We just saw it in the Big Sky’s two spring playoff teams, Weber and E Washington. They were both given a sweet schedule to get them in the playoffs. The MVFC would have had them playing in season, not the Big Sky. The Eagles only played one playoff quality team, U C Davis and lost to an average Idaho team. The average Sagarin rating for the Eagles spring schedule was 158.4. In a normal season, other than an AQ from weak conference, playoff teams fall under 150 in Sagarin. The Herd’s average was 126.5 with only YSU being above the 150 mark at 152. So we dispatched the Eagles as usual. In the last four meetings the average score has been 42.5 to 26.3. The Eagles are a prolific offense with average to bad defense. Strength of schedule means something, that’s why SIU could beat the top ranked Big Sky School, Weber.

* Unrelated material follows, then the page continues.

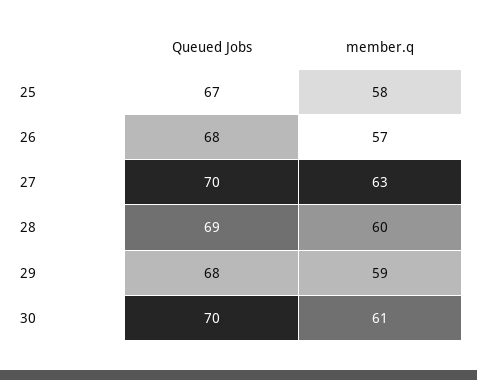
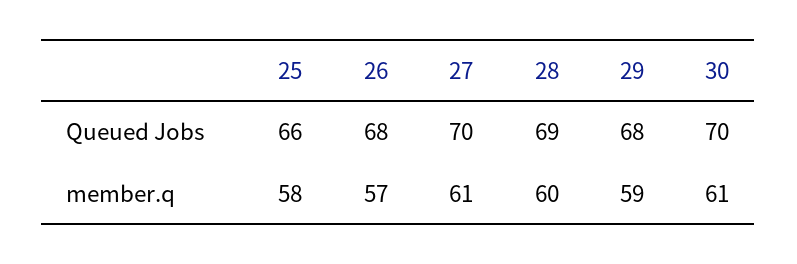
Queued Jobs, 25: 67 -> 66
member.q, 27: 63 -> 61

How does this strength of schedule play with Sam Houston? They played teams with an average Sagarin rating of 175.3. Folks, that’s 50 teams worse on average than the Herd’s schedule. Plus they didn’t play one team under 150 rating until they played Monmouth and they were lucky to get out alive.


How do I see Sunday playing out? I think the Bearcats offense is good, but they didn’t play one top 50 defense until Monmouth and they only generated 257 total yards of offense with 124 yards rushing (75 came on two rushes). Three out of the last four games they scored 27, 24 and 21 points. They aren’t as explosive as Eastern Washington and played a way weaker schedule.

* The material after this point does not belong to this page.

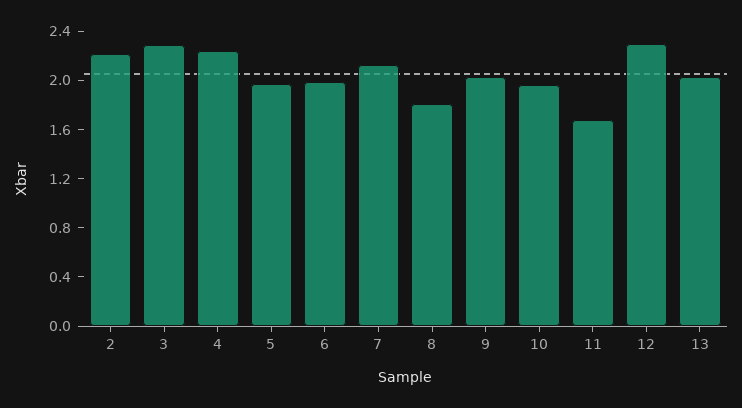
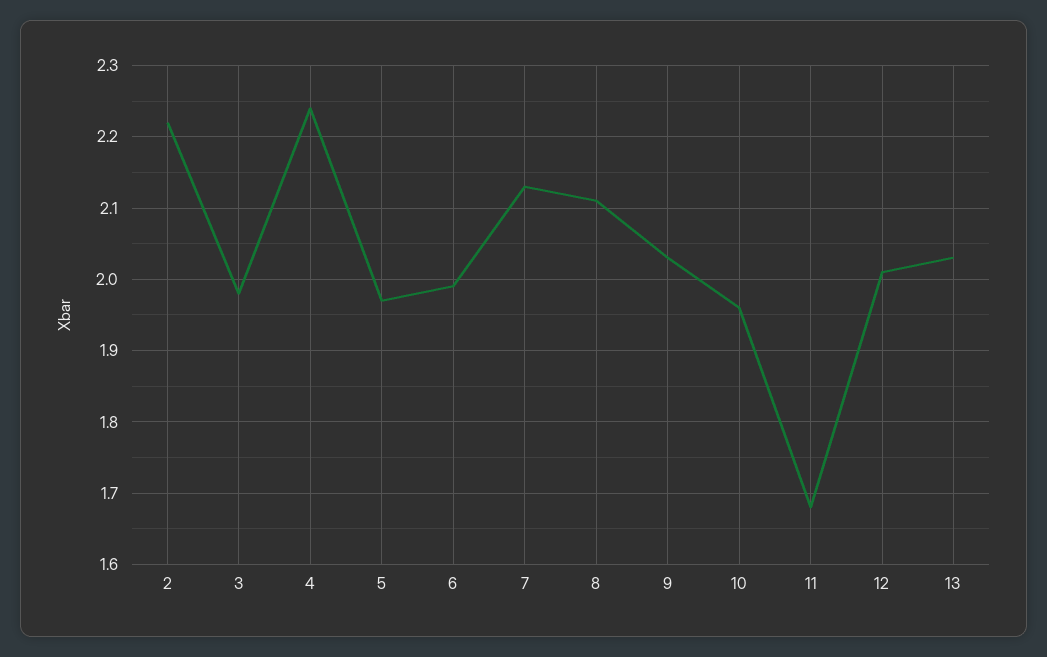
3: 2.3 -> 1.98
8: 1.8 -> 2.11
12: 2.3 -> 2.01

I think the Rams will win the battle in the trenches. Monmouth gained 163 yards rushing (negated by 62 yards lost on 6 sacks and some TFL’s). I don’t think they will do that against the Rams. I still think the Rams are probably the best OL in country (SDSU’s is as good). Monmouth didn’t have Watson, Gindorff and Babicz to throw at to mitigate the pass rush. Also Cam Miller is more mobile than Monmouth’s QB. Even with all their good run stats and sacks, the Bearkats have given up over 300 YPG in passing. They are burnable there. Roehl and Hedberg will dial up some passing schemes to take advantage of that weakness.


Vegas and others have the Herd by 2.7 to 5 points. I say the Herd wins by double digits pulling away in the second half. Go Bison!